Na Suécia, o tema foi levantado durante a campanha das legislativas de Setembro, com Magdalena Andersson a falar do tema nos media nacionais e a congratular-se por ter conseguido levar Portugal a jogo.

Em Lisboa, o ministro das Finanças dizia há um mês ma entrevista na TVI que o Governo se preparava para levar a Conselho de Ministros uma alteração ao regime. Objectivo: torná-lo “mais activo na captação de qualificações”.

Por essa altura, a Comissão Europeia reagia a uma carta da eurodeputada Ana Gomes sobre as desigualdades criadas entre cidadãos, garantindo estar a analisar “cuidadosamente” as práticas fiscais agressivas na União Europeia. Gomes denunciara um “esquema de dumping fiscal” e apresentara alguns números divulgados pelo Governo.

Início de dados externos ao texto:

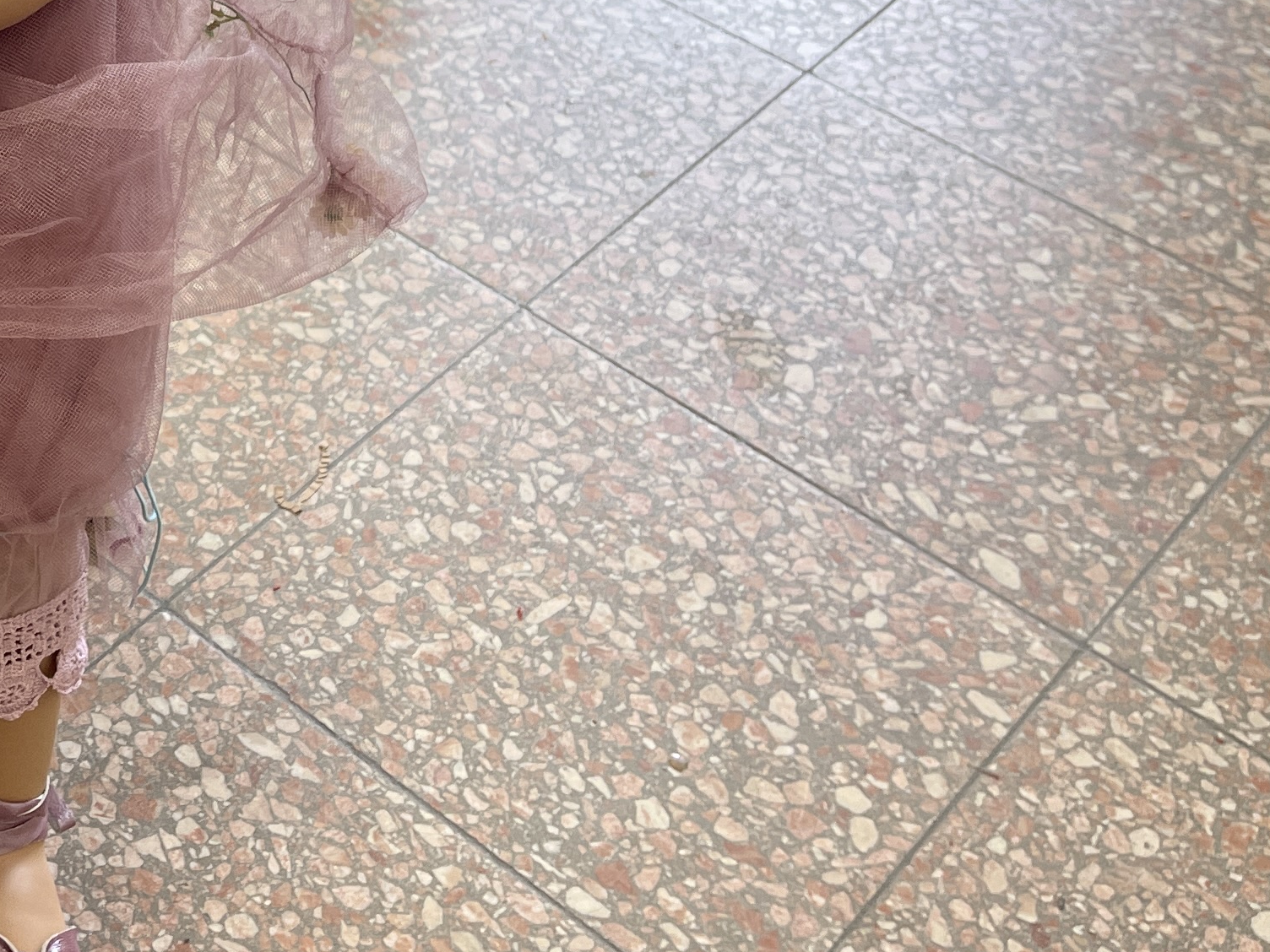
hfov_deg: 25.9
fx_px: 2458
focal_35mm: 67
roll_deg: -1.0
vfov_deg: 20.9
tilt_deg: -37.1
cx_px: -259
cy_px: -85
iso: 64
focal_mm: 5.1
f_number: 1.6
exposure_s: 1/121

Os dados conhecidos sobre o regime mostram um falhanço na captação de “cérebros”, com a esmagadora dos beneficiários a usufruírem de uma taxa especial de IRS sem exercerem uma “actividade de valor acrescentado”.

Dos 27 mil beneficiários, só pouco mais de dois mil (8%) desenvolvem uma actividade da lista oficial de profissões de elevado valor acrescentado; a larga maioria, 25 mil, surgem nas estatísticas divulgadas pelas Finanças como cidadãos “sem actividade de elevado valor acrescentado”.